Un chauffeur de taxi adepte de la théorie des complots confie régulièrement le fruit de ses investigations délirantes à une jeune procureur au ministère de la Justice dont il est secrètement amoureux, et qui écoute ses élucubrations sans leur accorder le moindre crédit. Dans ses premières minutes, le nouveau film de Donner éveille la curiosité […]
Un chauffeur de taxi adepte de la théorie des complots confie régulièrement le fruit de ses investigations délirantes à une jeune procureur au ministère de la Justice dont il est secrètement amoureux, et qui écoute ses élucubrations sans leur accorder le moindre crédit.
Dans ses premières minutes, le nouveau film de Donner éveille la curiosité du spectateur par la relative opacité de son exposition et surtout par la récupération d’un des grands films américains des années 70, Taxi driver de Martin Scorsese. Portrait d’un homme fruste et obsessionnel, idéalisation de la femme aimée, en icône inaccessible, psychose de l’assassinat politique, tout y est. Très condensée dans le prologue, cette influence se dilue peu à peu dans ce qui se révèle être un banal thriller d’action sur la mode des complots. Ces citations ne permettent évidemment que de mesurer le fossé pas seulement qualitatif qui sépare le cinéma de Scorsese de celui de Donner et de Joel Silver, son producteur.
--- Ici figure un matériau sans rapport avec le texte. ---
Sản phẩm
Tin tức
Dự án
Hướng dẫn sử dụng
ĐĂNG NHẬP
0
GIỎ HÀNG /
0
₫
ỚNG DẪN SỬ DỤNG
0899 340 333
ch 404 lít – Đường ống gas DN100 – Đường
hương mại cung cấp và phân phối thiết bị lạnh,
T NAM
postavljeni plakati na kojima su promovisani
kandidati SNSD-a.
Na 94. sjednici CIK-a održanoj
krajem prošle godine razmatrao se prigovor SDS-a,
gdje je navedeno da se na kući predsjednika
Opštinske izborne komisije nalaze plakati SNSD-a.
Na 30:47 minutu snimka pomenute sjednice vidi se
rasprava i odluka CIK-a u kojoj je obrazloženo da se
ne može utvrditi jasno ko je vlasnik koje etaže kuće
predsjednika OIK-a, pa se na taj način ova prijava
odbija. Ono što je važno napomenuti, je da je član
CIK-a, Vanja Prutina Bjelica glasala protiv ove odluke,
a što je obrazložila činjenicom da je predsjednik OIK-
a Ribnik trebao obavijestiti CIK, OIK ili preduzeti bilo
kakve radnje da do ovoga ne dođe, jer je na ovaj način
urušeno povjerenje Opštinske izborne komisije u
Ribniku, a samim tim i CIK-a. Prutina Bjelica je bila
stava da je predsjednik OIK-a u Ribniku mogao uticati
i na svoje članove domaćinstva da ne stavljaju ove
Un cinéma du rendement maximal, qui méprise la gratuité, où le moindre détail doit faire sens, même si le résultat final est abracadabrant.
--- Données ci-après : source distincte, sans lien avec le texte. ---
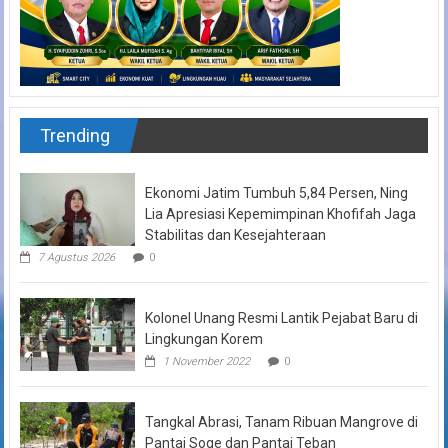
Trending
Ekonomi Jatim Tumbuh 5,84 Persen, Ning
Lia Apresiasi Kepemimpinan Khofifah Jaga
Stabilitas dan Kesejahteraan
7 Agustus 2026
0
Kolonel Unang Resmi Lantik Pejabat Baru di
Lingkungan Korem
1 November 2022
0
Tangkal Abrasi, Tanam Ribuan Mangrove di
Pantai Soge dan Pantai Teban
Les grands cinéastes cinéphiles (Scorsese et De Palma) ont pu construire un film, voire une oeuvre, à partir d’une scène matricielle (le meurtre de Psychose pour ne nommer que la plus évidente). Donner injecte dans Complots des éléments de films connus afin de lui attribuer une identité cinématographique immédiatement repérable. Exemple : lorsque Mel Gibson est kidnappé et subit la torture chimique du docteur Jonas, Richard Donner utilise tous les trucs grand angulaire et distorsions focales employés par John Frankenheimer, qui donna avec Seconds ou The Mandchurian candidate ses lettres de noblesse à la politique-fiction paranoïaque des années 60. Deuxième partie de l’exemple : au milieu du film, lorsque le docteur Jonas dévoile à Julia Roberts l’existence d’une société secrète qui conditionnait des tueurs en leur lavant le cerveau, celle-ci s’exclame « Comme dans The Mandchurian candidate ! » Un renvoi pas très élégant qui confirme que si le dernier film de Richard Donner est indigeste, c’est parce que lui-même digère mal.